A parted even just between twelve and one, e’en at the turning o’the tide; for after I saw him fimble with the sheets, and play with flowers, and smile upon his finger’s ends, I knew there was but one way; for his nose was as sharp as a pen and a babbled of green fields... “They say, he cried out of sack.” “Ay, that’a did.”

Había oído este mismo balanceo de los ahorcados ennegrecidos por el aire seco y caliente en la balada de François Villon; y el ataque de la casa solitaria, en la mitad de la noche, me recordaba el cuento popular “The Hand of Glory”. “Todo está dicho, desde que hace seis mil años que hay hombres, y que piensan.” Pero esto fue dicho con un nuevo acento. ¿Por qué y cuál era la esencia de este poder mágico? Eso es lo que me gustaría intentar mostrar en estas pocas páginas.

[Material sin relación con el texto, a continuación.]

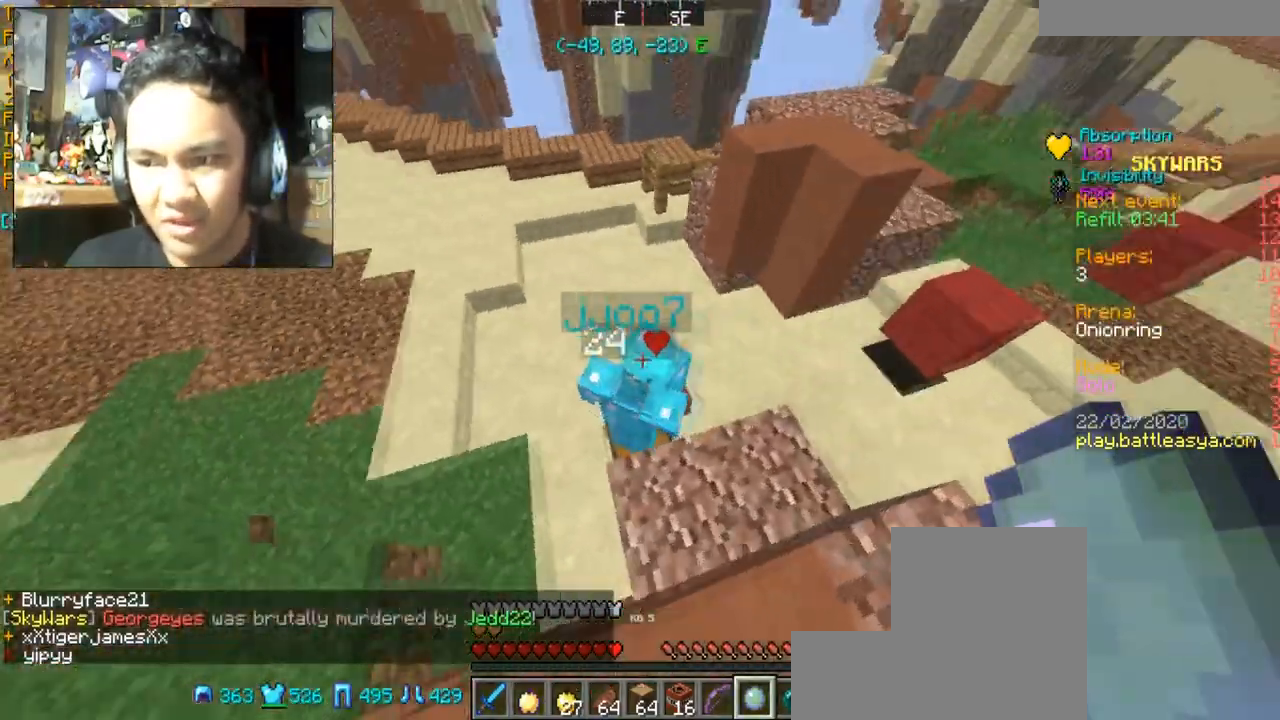
{"keys": [], "mouse": [], "events": [[333, "mouse_left", "down"], [467, "mouse_left", "up"]]}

Se podría caracterizar la diferencia del antiguo régimen en literatura y de nuestros tiempos modernos por el movimiento inverso del estilo y de la ortografía. Nos parece que todos los escritores del siglo XV y del XVI empleaban una lengua admirable, cuando en verdad escribían las palabras cada cual a su manera, sin preocuparse de su forma. Hoy que las palabras son fijas y rígidas, con todas sus letras, correctas y pulidas, en su ortografía inmutable, como invitadas de gala, han perdido su individualismo de color. La gente se vestía con telas de diferentes colores: ahora las palabras, como la gente, se visten de negro. Ya no las distinguimos muy bien. Pero todas están perfectamente ortografiadas. Las lenguas, como los pueblos, llegan a una organización de la sociedad refinada de donde se han proscripto los abigarramientos indecentes. No es diferente de las historias ni de las novelas. La ortografía de nuestros cuentos es perfectamente regular; los elaboramos siguiendo unos modelos exactos.